[SciPy-dev] Numpy example for arctan2 perhaps wrong/misleading/confusing?
David Huard
david.huard@gmail....
Mon Jun 9 10:33:04 CDT 2008
Samuel,
What you want is this :
> [4]: def arctan2(vectors):
...: """Return the angle between the x axis and each vector in
vectors."""
...: v = np.atleast_2d(vectors)
...: return np.arctan2(v[:,0], v[:,1])
...:
> [5]: arctan2(([0,0], [1,0]))
< [5]: array([ 0. , 1.57079633])
You could also use the numpy.angle function which returns the angle of a
complex argument.
> [15]: np.angle([0, 1j])
<[15]: array([ 0. , 1.57079633])
David
2008/6/9 Samuel John <scipy@samueljohn.de>:
> Hi David!
>
> On Mon, Jun 9, 2008 at 3:56 PM, David Huard <david.huard@gmail.com> wrote:
> > One thing that you should know is that all "ufunc" (universal functions)
> are
> > defined as functions operating on scalars. Numpy then wraps these
> functions
> > such that they can process ndarrays of any shape element by element. This
> is
> > what is explained in the help(arctan2) documentation.
>
> I see the point for arctan and other functions with a single argument, but
> not
> for arctan2, especially. It needs two arguments and if I want to
> compute the result of the vectors a=array([a1,a2]) and b=array([b1,b2])
> like
>
> arctan2(a,b)
>
> what I get is are the two results as if I would have written:
>
> array([ artcan2(a1,b1), arctan2(a2,b2) ]) #Note, this is NOT (a1,a2)
> or (b1,b2) !!
>
> If you know this and distribute your vector entries over two arrays, the
> broadcasting may be very useful. (As it is for many other functions!)
>
> It would be perhaps nice to call arctan2 with just ONE array argument
> and have a broadcasting like this:
> arctan2( array([[a1,a2],[b1,b2],[c1,c2]]) )

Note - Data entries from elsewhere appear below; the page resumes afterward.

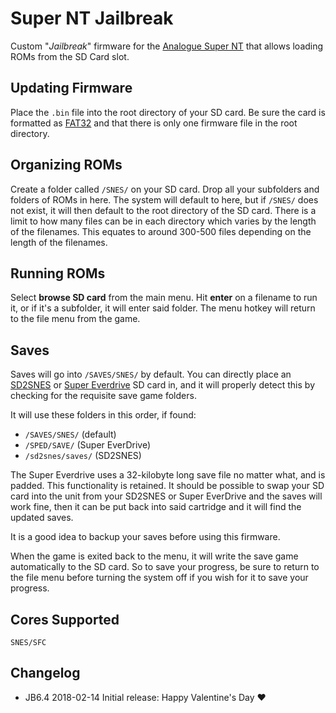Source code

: # Super NT Jailbreak

Custom "*Jailbreak*" firmware for the [Analogue Super
NT](https://www.analogue.co/pages/super-nt/) that allows loading ROMs
from the SD Card slot.

## Updating Firmware 

Place the `.bin` file into the root directory of your SD card. Be sure
the card is formatted as [FAT32](https://en.wikipedia.org/wiki/FAT32)
and that there is only one firmware file in the root directory.

## Organizing ROMs

Create a folder called `/SNES/` on your SD card. Drop all your
subfolders and folders of ROMs in here.  The system will default to
here, but if `/SNES/` does not exist, it will then default to the root
directory of the SD card.  There is a limit to how many files can be
in each directory which varies by the length of the filenames.  This
equates to around 300-500 files depending on the length of the
filenames.

## Running ROMs

Select **browse SD card** from the main menu.  Hit **enter** on a
filename to run it, or if it's a subfolder, it will enter said folder.
The menu hotkey will return to the file menu from the game.

## Saves

Saves will go into `/SAVES/SNES/` by default.  You can directly place
an [SD2SNES](https://krikzz.com/store/home/27-sd2snes.html) or [Super
Everdrive](https://krikzz.com/store/home/13-super-everdrive-v2.html)
SD card in, and it will properly detect this by checking for the
requisite save game folders.

It will use these folders in this order, if found:

- `/SAVES/SNES/` (default)
- `/SPED/SAVE/` (Super EverDrive)
- `/sd2snes/saves/` (SD2SNES)

The Super Everdrive uses a 32-kilobyte long save file no matter what,
and is padded.  This functionality is retained.  It should be possible
to swap your SD card into the unit from your SD2SNES or Super
EverDrive and the saves will work fine, then it can be put back into
said cartridge and it will find the updated saves.

It is a good idea to backup your saves before using this firmware.

When the game is exited back to the menu, it will write the save game
automatically to the SD card.  So to save your progress, be sure to
return to the file menu before turning the system off if you wish for
it to save your progress.

## Cores Supported

`SNES/SFC`

## Changelog

- JB6.4 2018-02-14 Initial release: Happy Valentine's Day :heart:
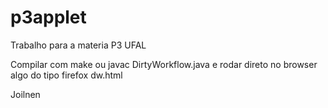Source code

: p3applet
========

Trabalho para a materia P3 UFAL

Compilar com make ou javac DirtyWorkflow.java
e rodar direto no browser algo do tipo firefox dw.html

Joilnen
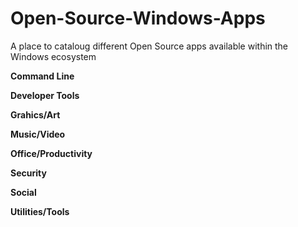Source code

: # Open-Source-Windows-Apps
A place to cataloug different Open Source apps available within the Windows ecosystem

**Command Line**

**Developer Tools**

**Grahics/Art**

**Music/Video**

**Office/Productivity**

**Security**

**Social**

**Utilities/Tools**






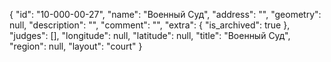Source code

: {
    "id": "10-000-00-27",
    "name": "Военный Суд",
    "address": "",
    "geometry": null,
    "description": "",
    "comment": "",
    "extra": {
        "is_archived": true
    },
    "judges": [],
    "longitude": null,
    "latitude": null,
    "title": "Военный Суд",
    "region": null,
    "layout": "court"
}
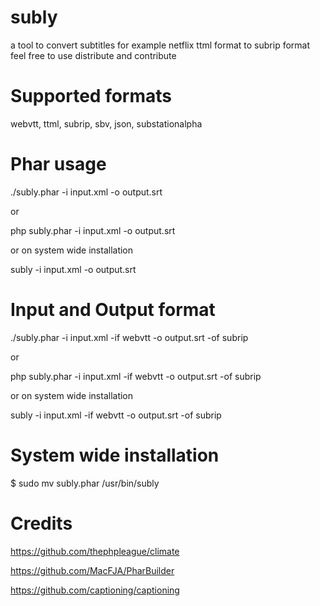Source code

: # subly
a tool to convert subtitles for example netflix ttml format to subrip format
feel free to use distribute and contribute

# Supported formats
webvtt, ttml, subrip, sbv, json, substationalpha

# Phar usage
./subly.phar -i input.xml -o output.srt

or 

php subly.phar -i input.xml -o output.srt

or on system wide installation

subly -i input.xml -o output.srt

# Input and Output format
./subly.phar -i input.xml -if webvtt -o output.srt -of subrip

or

php subly.phar -i input.xml -if webvtt -o output.srt -of subrip

or on system wide installation

subly -i input.xml -if webvtt -o output.srt -of subrip

# System wide installation
$ sudo mv subly.phar /usr/bin/subly

# Credits
https://github.com/thephpleague/climate

https://github.com/MacFJA/PharBuilder

https://github.com/captioning/captioning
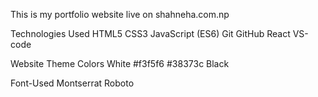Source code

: This is my portfolio website live on shahneha.com.np

Technologies Used
HTML5
CSS3
JavaScript (ES6)
Git
GitHub
React
VS-code

Website Theme Colors
White
#f3f5f6
#38373c
Black

Font-Used
Montserrat
Roboto

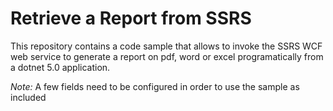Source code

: # Retrieve a Report from SSRS

This repository contains a code sample that allows to invoke the SSRS WCF web service to generate a report on pdf, word or excel programatically from a dotnet 5.0 application.

 _Note:_ A few fields need to be configured in order to use the sample as included
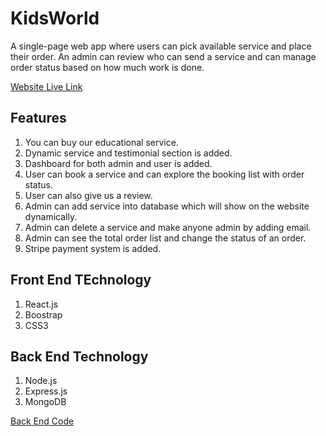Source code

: # KidsWorld
A single-page web app where users can pick available service and place their order. An admin can review who can send a service and can manage order status based on how much work is done.

[Website Live Link](https://kids-world-ashikur.web.app/) 

## Features
1. You can buy our educational service.
2. Dynamic service and testimonial section is added.
3. Dashboard for both admin and user is added.
4. User can book a service and can explore the booking list with order status.
5. User can also give us a review.
6. Admin can add service into database which will show on the website dynamically.
7. Admin can delete a service and make anyone admin by adding email.
8. Admin can see the total order list and change the status of an order.
9. Stripe payment system is added.

## Front End TEchnology
1. React.js
2. Boostrap
3. CSS3

## Back End Technology
1. Node.js
2. Express.js
3. MongoDB

[Back End Code](https://github.com/developerashikur01/kids-world-server)
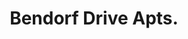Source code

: ---
title: Bendorf Drive Apts.
phone: (408) 362-9233
website: https://jscosccha.com/property/bendorf-drive/
management: John Stewart Company
location: "San Jose"
tags: []
---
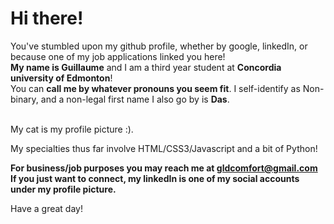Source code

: <h1>Hi there!</h1>
You've stumbled upon my github profile, whether by google, linkedIn, or because one of my job applications linked you here!<br>
<strong>My name is Guillaume</strong> and I am a third year student at <b>Concordia university of Edmonton</b>!<br>
You can <b>call me by whatever pronouns you seem fit</b>. I self-identify as Non-binary, and a non-legal first name I also go by is <b>Das</b>.
  
<br>My cat is my profile picture :).

My specialties thus far involve HTML/CSS3/Javascript and a bit of Python!

<strong>For business/job purposes you may reach me at gldcomfort@gmail.com<br>
If you just want to connect, my linkedIn is one of my social accounts under my profile picture.</strong>

Have a great day!
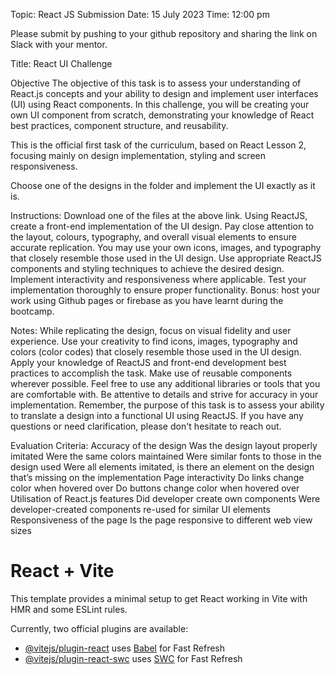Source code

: Topic: React JS
Submission Date: 15 July 2023
Time: 12:00 pm

Please submit by pushing to your github repository and sharing the link on Slack with your mentor.

Title: React UI Challenge

Objective
The objective of this task is to assess your understanding of React.js concepts and your ability to design and implement user interfaces (UI) using React components. In this challenge, you will be creating your own UI component from scratch, demonstrating your knowledge of React best practices, component structure, and reusability.

This is the official first task of the curriculum, based on React Lesson 2, focusing mainly on design implementation, styling and screen responsiveness.

Choose one of the designs in the folder and implement the UI exactly as it is.

Instructions:
Download one of the files at the above link.
Using ReactJS, create a front-end implementation of the UI design.
Pay close attention to the layout, colours, typography, and overall visual elements to ensure accurate replication.
You may use your own icons, images, and typography that closely resemble those used in the UI design.
Use appropriate ReactJS components and styling techniques to achieve the desired design.
Implement interactivity and responsiveness where applicable.
Test your implementation thoroughly to ensure proper functionality.
Bonus: host your work using Github pages or firebase as you have learnt during the bootcamp.

Notes: 
While replicating the design, focus on visual fidelity and user experience.
Use your creativity to find icons, images, typography and colors (color codes) that closely resemble those used in the UI design.
Apply your knowledge of ReactJS and front-end development best practices to accomplish the task.
Make use of reusable components wherever possible.
Feel free to use any additional libraries or tools that you are comfortable with.
Be attentive to details and strive for accuracy in your implementation.
Remember, the purpose of this task is to assess your ability to translate a design into a functional UI using ReactJS. If you have any questions or need clarification, please don't hesitate to reach out.

Evaluation Criteria:
Accuracy of the design
Was the design layout properly imitated
Were the same colors maintained
Were similar fonts to those in the design used
Were all elements  imitated, is there an element on the design that’s missing on the implementation
Page interactivity
Do links change color when hovered over
Do buttons change color when hovered over
Utilisation of React.js features
Did developer create own components
Were developer-created components re-used for similar UI elements
Responsiveness of the page
Is the page responsive to different web view sizes



# React + Vite



This template provides a minimal setup to get React working in Vite with HMR and some ESLint rules.

Currently, two official plugins are available:

- [@vitejs/plugin-react](https://github.com/vitejs/vite-plugin-react/blob/main/packages/plugin-react/README.md) uses [Babel](https://babeljs.io/) for Fast Refresh
- [@vitejs/plugin-react-swc](https://github.com/vitejs/vite-plugin-react-swc) uses [SWC](https://swc.rs/) for Fast Refresh
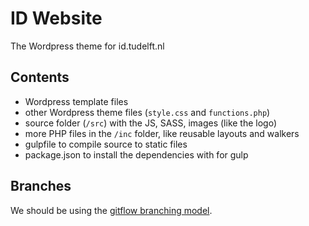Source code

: # ID Website
The Wordpress theme for id.tudelft.nl

## Contents
- Wordpress template files
- other Wordpress theme files (`style.css` and `functions.php`)
- source folder (`/src`) with the JS, SASS, images (like the logo)
- more PHP files in the `/inc` folder, like reusable layouts and walkers
- gulpfile to compile source to static files
- package.json to install the dependencies with for gulp

## Branches
We should be using the [gitflow branching model](http://nvie.com/posts/a-successful-git-branching-model/).
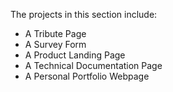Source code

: The projects in this section include:  

* A Tribute Page  
* A Survey Form  
* A Product Landing Page  
* A Technical Documentation Page  
* A Personal Portfolio Webpage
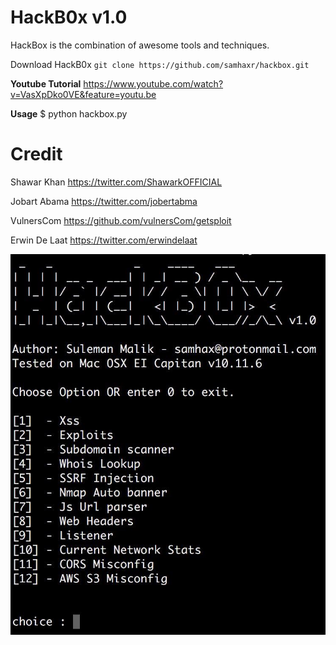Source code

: # HackB0x v1.0
HackBox is the combination of awesome tools and techniques.

Download HackB0x  `git clone https://github.com/samhaxr/hackbox.git`

**Youtube Tutorial**
https://www.youtube.com/watch?v=VasXpDko0VE&feature=youtu.be

**Usage**
$ python hackbox.py

# Credit

Shawar Khan https://twitter.com/ShawarkOFFICIAL

Jobart Abama https://twitter.com/jobertabma

VulnersCom https://github.com/vulnersCom/getsploit

Erwin De Laat https://twitter.com/erwindelaat

![Alt text](/hackbox.jpg?raw=true "Optional Title")

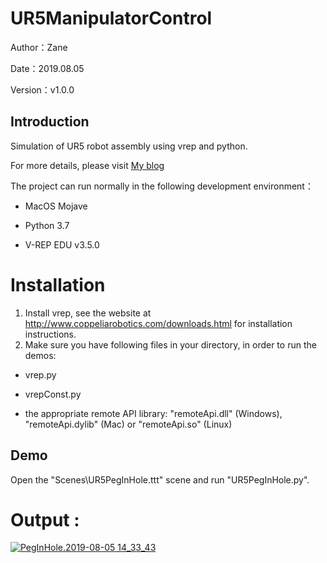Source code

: # **UR5ManipulatorControl**

Author：Zane

Date：2019.08.05

Version：v1.0.0

## Introduction

Simulation of UR5 robot assembly using vrep and python.

For more details, please visit [My blog](https://blog.csdn.net/qq_29945727/article/category/9194887)

The project can run normally in the following development environment：

- MacOS Mojave

- Python 3.7

- V-REP EDU v3.5.0

# Installation

1. Install vrep, see the website at http://www.coppeliarobotics.com/downloads.html for installation instructions.
2. Make sure you have following files in your directory, in order to run the demos:

- vrep.py

- vrepConst.py

- the appropriate remote API library: "remoteApi.dll" (Windows), "remoteApi.dylib" (Mac) or "remoteApi.so" (Linux)

## Demo

Open the "Scenes\UR5PegInHole.ttt" scene and run "UR5PegInHole.py".

# Output :

[![PegInHole.2019-08-05 14_33_43](http://ww4.sinaimg.cn/large/006tNc79ly1g5ot171hzaj30y60u0k3r.jpg)](https://github.com/ManarArabi/Controlling-a-robot-in-vrep-by-python/blob/master/output.gif)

> --> array([arctan2(a1,a2), arctan2(b1,b2), arctan2(c1,c2) ] )
>
> and arctan2( array([x,y]) ) --> arctan2(x,y)
>
> > As for the example, maybe a way to avoid confusion would be to give an
> > example with scalar arguments first to show the basic behavior, and then
> an
> > example using ndarray broadcasting.
>
> I would argue to show just the scalar version in the example and leave out
> the broadcasting version, because it makes less sense here, doesn't it?
> Is there any fancy matrix-or-whatever notation, that really makes up a
> good example for broadcasting with arctan2?
>
> cheers,
> Samuel
>
> PS: I am not against the current broadcasting scheme. It is perfectly ok.